Kotaku – The lowest possible rating a FIFA 18 player can have is 46, and there are ten players plumbing these depths. Nine of them, like Grimsby Town’s Max Wright and Scunthorpe United’s Leslie Sackey, are professional athletes. The tenth is a former youth goalkeeper roped in to get around an administrative loophole. Tommy Käßemodel, listed in the game as a player for the German club FC Erzgebirge Aue, has a defensive rating of 36, while his pace is a comedic 23. For reference, most players in the game find their ratings nestled somewhere between 60-90. Those would be mortifying stats for someone paid to play football, but the weird thing here is that Käßemodel isn’t paid to play football: he’s Erzgebirge’s kit man , the guy responsible for looking after everyone’s shirts and shorts.

I guess this bottom of the barrel rating would sting if you actually, ya know, played soccer. But as the “kit man?” Well thats just gravy man.  Do you think Lionel Messi cares what rating they give him for his ability to file taxes properly? Come on, this guy’s job is to make sure the team walks out wearing the right shorts with their jerseys. The guy is probably stoked to even be in a video game.

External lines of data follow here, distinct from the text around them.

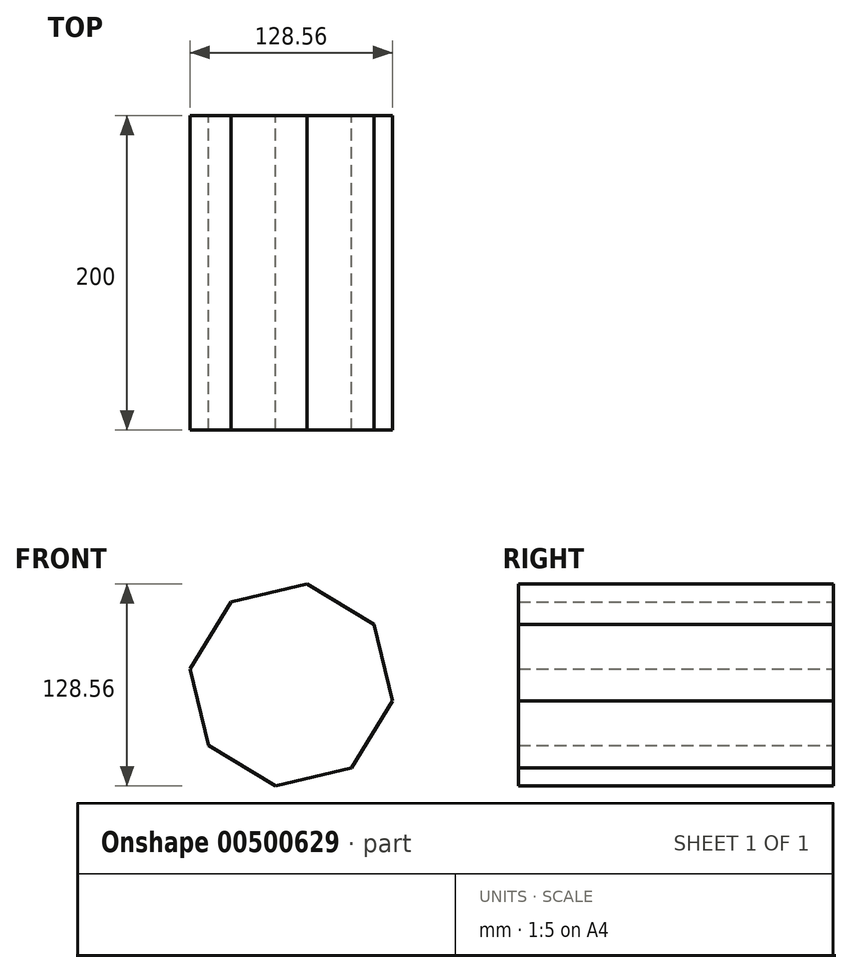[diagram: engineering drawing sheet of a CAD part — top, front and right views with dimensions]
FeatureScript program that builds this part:
annotation { "Feature Type Name" : "Feature", "Feature Type Description" : "" }
export const myFeature = defineFeature(function(context is Context, id is Id, definition is map)
    precondition{}
    {
        {
            var Q0;
            Q0=qCreatedBy(makeId("Front.planeOp"),FACE);
            var sketch = newSketch(context, id + "F0", { "sketchPlane" : qUnion([Q0])});
            skCircle(sketch, "E0.cCircle", {"center": v(0, 0) * mm, "radius": 60.11 * mm, "construction": true});
            skLineSegment(sketch, "E0.0", {"start": v(64.28, -10.08) * mm, "end": v(38.32, -52.58) * mm});
            skLineSegment(sketch, "E0.1", {"start": v(38.32, -52.58) * mm, "end": v(-10.08, -64.28) * mm});
            skLineSegment(sketch, "E0.2", {"start": v(-10.08, -64.28) * mm, "end": v(-52.58, -38.32) * mm});
            skLineSegment(sketch, "E0.3", {"start": v(-52.58, -38.32) * mm, "end": v(-64.28, 10.08) * mm});
            skLineSegment(sketch, "E0.4", {"start": v(-64.28, 10.08) * mm, "end": v(-38.32, 52.58) * mm});
            skLineSegment(sketch, "E0.5", {"start": v(-38.32, 52.58) * mm, "end": v(10.08, 64.28) * mm});
            skLineSegment(sketch, "E0.6", {"start": v(10.08, 64.28) * mm, "end": v(52.58, 38.32) * mm});
            skLineSegment(sketch, "E0.7", {"start": v(52.58, 38.32) * mm, "end": v(64.28, -10.08) * mm});
            skPoint(sketch, "E0.0.midPoint", {"position": v(51.3, -31.33) * mm});
            skSolve(sketch);
        }
        {
            var Q0;
            Q0=makeQuery(id+"F0.imprint","IMPRINT",FACE,{"disambiguationData":[TD([[makeQuery(id+"F0.imprint","IMPRINT",EDGE,{"derivedFrom":sQuery(id+"F0.wireOp",EDGE,"E0.0")}),-1.0]])]});
            extrude(context, id + "F1", {"entities" : qUnion([Q0]), "depth" : 200 * mm});
        }
    });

I remember my borderline D-1 college was in the NCAA Basketball video game back before the NCAA basically cancelled all their games because nameless athletes got sick of selling video games without seeing any cash themselves. And let me tell you, these kids that were all destined to either sell insurance or maybe play in Italy were STOKED to be in a video game. No one gave a shit they had a 42 rating. Nobody was ever gonna cut down the virtual nets with this team, but it did make for some entertaining drunk video game betting on games with final scores of 32-38.

Although EA probably fucked ya boy Tommy on this one, exposing the loophole that had him likely collecting a second paycheck as a rostered player, despite not actually being a player. Woops.